Provided data:
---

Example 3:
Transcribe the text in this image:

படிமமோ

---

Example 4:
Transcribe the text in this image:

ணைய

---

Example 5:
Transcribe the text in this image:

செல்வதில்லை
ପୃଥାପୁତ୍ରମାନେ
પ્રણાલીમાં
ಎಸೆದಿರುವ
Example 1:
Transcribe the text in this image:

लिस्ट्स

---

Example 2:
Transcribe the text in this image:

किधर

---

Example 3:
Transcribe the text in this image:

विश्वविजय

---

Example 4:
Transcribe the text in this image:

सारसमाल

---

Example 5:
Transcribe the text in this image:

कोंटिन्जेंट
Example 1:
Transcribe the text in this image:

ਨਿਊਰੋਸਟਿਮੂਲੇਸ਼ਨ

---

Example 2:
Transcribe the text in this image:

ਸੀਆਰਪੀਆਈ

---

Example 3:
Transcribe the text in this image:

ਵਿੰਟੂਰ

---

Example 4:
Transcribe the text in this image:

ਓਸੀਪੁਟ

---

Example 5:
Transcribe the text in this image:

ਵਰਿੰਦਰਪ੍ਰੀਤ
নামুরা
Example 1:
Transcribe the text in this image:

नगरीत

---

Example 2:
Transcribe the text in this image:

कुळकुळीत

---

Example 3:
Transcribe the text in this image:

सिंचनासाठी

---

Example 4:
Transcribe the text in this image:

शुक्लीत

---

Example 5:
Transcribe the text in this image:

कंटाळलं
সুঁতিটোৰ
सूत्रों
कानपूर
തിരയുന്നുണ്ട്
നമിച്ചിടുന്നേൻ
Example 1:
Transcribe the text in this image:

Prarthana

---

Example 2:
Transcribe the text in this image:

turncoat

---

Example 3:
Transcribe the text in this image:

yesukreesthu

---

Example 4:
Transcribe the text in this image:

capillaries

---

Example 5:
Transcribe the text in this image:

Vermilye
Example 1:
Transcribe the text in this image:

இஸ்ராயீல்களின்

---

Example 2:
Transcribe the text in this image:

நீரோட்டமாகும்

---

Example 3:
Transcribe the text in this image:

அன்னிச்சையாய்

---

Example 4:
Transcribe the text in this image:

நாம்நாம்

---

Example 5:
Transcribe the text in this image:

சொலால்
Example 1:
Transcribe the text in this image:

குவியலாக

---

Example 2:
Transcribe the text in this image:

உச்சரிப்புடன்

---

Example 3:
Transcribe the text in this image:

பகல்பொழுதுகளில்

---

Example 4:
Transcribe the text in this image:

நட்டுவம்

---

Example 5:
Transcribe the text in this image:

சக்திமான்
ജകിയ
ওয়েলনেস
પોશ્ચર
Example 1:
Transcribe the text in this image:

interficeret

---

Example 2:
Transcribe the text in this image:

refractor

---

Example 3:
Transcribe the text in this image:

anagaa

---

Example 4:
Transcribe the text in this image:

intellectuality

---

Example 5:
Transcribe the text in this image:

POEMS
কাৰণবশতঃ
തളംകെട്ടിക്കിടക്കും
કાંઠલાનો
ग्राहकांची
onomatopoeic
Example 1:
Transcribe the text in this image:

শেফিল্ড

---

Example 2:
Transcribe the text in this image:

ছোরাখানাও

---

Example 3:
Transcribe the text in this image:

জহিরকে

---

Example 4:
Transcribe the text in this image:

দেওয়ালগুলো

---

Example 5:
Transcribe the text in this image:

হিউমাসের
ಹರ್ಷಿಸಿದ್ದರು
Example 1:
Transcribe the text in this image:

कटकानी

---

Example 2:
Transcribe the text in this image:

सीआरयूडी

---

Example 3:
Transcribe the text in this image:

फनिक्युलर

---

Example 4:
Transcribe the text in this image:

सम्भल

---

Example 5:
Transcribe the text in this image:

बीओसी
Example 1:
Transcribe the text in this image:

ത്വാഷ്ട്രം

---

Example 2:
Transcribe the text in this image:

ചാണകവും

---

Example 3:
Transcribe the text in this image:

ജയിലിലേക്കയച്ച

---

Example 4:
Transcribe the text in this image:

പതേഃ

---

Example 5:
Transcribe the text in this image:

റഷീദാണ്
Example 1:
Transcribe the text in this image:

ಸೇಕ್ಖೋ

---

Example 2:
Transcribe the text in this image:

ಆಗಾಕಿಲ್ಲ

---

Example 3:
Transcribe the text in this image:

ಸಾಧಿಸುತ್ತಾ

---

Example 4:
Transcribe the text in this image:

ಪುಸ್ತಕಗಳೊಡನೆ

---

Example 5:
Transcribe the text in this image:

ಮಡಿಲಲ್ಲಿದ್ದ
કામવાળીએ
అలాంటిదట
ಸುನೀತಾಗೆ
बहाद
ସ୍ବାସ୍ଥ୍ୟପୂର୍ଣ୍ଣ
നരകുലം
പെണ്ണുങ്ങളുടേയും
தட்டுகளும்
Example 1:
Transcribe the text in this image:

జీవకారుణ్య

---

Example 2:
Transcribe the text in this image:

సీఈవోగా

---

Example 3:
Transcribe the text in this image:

Exercise description:
Copy the material above exactly. Include every line.

Exercise response:
---

Example 3:
Transcribe the text in this image:

படிமமோ

---

Example 4:
Transcribe the text in this image:

ணைய

---

Example 5:
Transcribe the text in this image:

செல்வதில்லை
ପୃଥାପୁତ୍ରମାନେ
પ્રણાલીમાં
ಎಸೆದಿರುವ
Example 1:
Transcribe the text in this image:

लिस्ट्स

---

Example 2:
Transcribe the text in this image:

किधर

---

Example 3:
Transcribe the text in this image:

विश्वविजय

---

Example 4:
Transcribe the text in this image:

सारसमाल

---

Example 5:
Transcribe the text in this image:

कोंटिन्जेंट
Example 1:
Transcribe the text in this image:

ਨਿਊਰੋਸਟਿਮੂਲੇਸ਼ਨ

---

Example 2:
Transcribe the text in this image:

ਸੀਆਰਪੀਆਈ

---

Example 3:
Transcribe the text in this image:

ਵਿੰਟੂਰ

---

Example 4:
Transcribe the text in this image:

ਓਸੀਪੁਟ

---

Example 5:
Transcribe the text in this image:

ਵਰਿੰਦਰਪ੍ਰੀਤ
নামুরা
Example 1:
Transcribe the text in this image:

नगरीत

---

Example 2:
Transcribe the text in this image:

कुळकुळीत

---

Example 3:
Transcribe the text in this image:

सिंचनासाठी

---

Example 4:
Transcribe the text in this image:

शुक्लीत

---

Example 5:
Transcribe the text in this image:

कंटाळलं
সুঁতিটোৰ
सूत्रों
कानपूर
തിരയുന്നുണ്ട്
നമിച്ചിടുന്നേൻ
Example 1:
Transcribe the text in this image:

Prarthana

---

Example 2:
Transcribe the text in this image:

turncoat

---

Example 3:
Transcribe the text in this image:

yesukreesthu

---

Example 4:
Transcribe the text in this image:

capillaries

---

Example 5:
Transcribe the text in this image:

Vermilye
Example 1:
Transcribe the text in this image:

இஸ்ராயீல்களின்

---

Example 2:
Transcribe the text in this image:

நீரோட்டமாகும்

---

Example 3:
Transcribe the text in this image:

அன்னிச்சையாய்

---

Example 4:
Transcribe the text in this image:

நாம்நாம்

---

Example 5:
Transcribe the text in this image:

சொலால்
Example 1:
Transcribe the text in this image:

குவியலாக

---

Example 2:
Transcribe the text in this image:

உச்சரிப்புடன்

---

Example 3:
Transcribe the text in this image:

பகல்பொழுதுகளில்

---

Example 4:
Transcribe the text in this image:

நட்டுவம்

---

Example 5:
Transcribe the text in this image:

சக்திமான்
ജകിയ
ওয়েলনেস
પોશ્ચર
Example 1:
Transcribe the text in this image:

interficeret

---

Example 2:
Transcribe the text in this image:

refractor

---

Example 3:
Transcribe the text in this image:

anagaa

---

Example 4:
Transcribe the text in this image:

intellectuality

---

Example 5:
Transcribe the text in this image:

POEMS
কাৰণবশতঃ
തളംകെട്ടിക്കിടക്കും
કાંઠલાનો
ग्राहकांची
onomatopoeic
Example 1:
Transcribe the text in this image:

শেফিল্ড

---

Example 2:
Transcribe the text in this image:

ছোরাখানাও

---

Example 3:
Transcribe the text in this image:

জহিরকে

---

Example 4:
Transcribe the text in this image:

দেওয়ালগুলো

---

Example 5:
Transcribe the text in this image:

হিউমাসের
ಹರ್ಷಿಸಿದ್ದರು
Example 1:
Transcribe the text in this image:

कटकानी

---

Example 2:
Transcribe the text in this image:

सीआरयूडी

---

Example 3:
Transcribe the text in this image:

फनिक्युलर

---

Example 4:
Transcribe the text in this image:

सम्भल

---

Example 5:
Transcribe the text in this image:

बीओसी
Example 1:
Transcribe the text in this image:

ത്വാഷ്ട്രം

---

Example 2:
Transcribe the text in this image:

ചാണകവും

---

Example 3:
Transcribe the text in this image:

ജയിലിലേക്കയച്ച

---

Example 4:
Transcribe the text in this image:

പതേഃ

---

Example 5:
Transcribe the text in this image:

റഷീദാണ്
Example 1:
Transcribe the text in this image:

ಸೇಕ್ಖೋ

---

Example 2:
Transcribe the text in this image:

ಆಗಾಕಿಲ್ಲ

---

Example 3:
Transcribe the text in this image:

ಸಾಧಿಸುತ್ತಾ

---

Example 4:
Transcribe the text in this image:

ಪುಸ್ತಕಗಳೊಡನೆ

---

Example 5:
Transcribe the text in this image:

ಮಡಿಲಲ್ಲಿದ್ದ
કામવાળીએ
అలాంటిదట
ಸುನೀತಾಗೆ
बहाद
ସ୍ବାସ୍ଥ୍ୟପୂର୍ଣ୍ଣ
നരകുലം
പെണ്ണുങ്ങളുടേയും
தட்டுகளும்
Example 1:
Transcribe the text in this image:

జీవకారుణ్య

---

Example 2:
Transcribe the text in this image:

సీఈవోగా

---

Example 3:
Transcribe the text in this image:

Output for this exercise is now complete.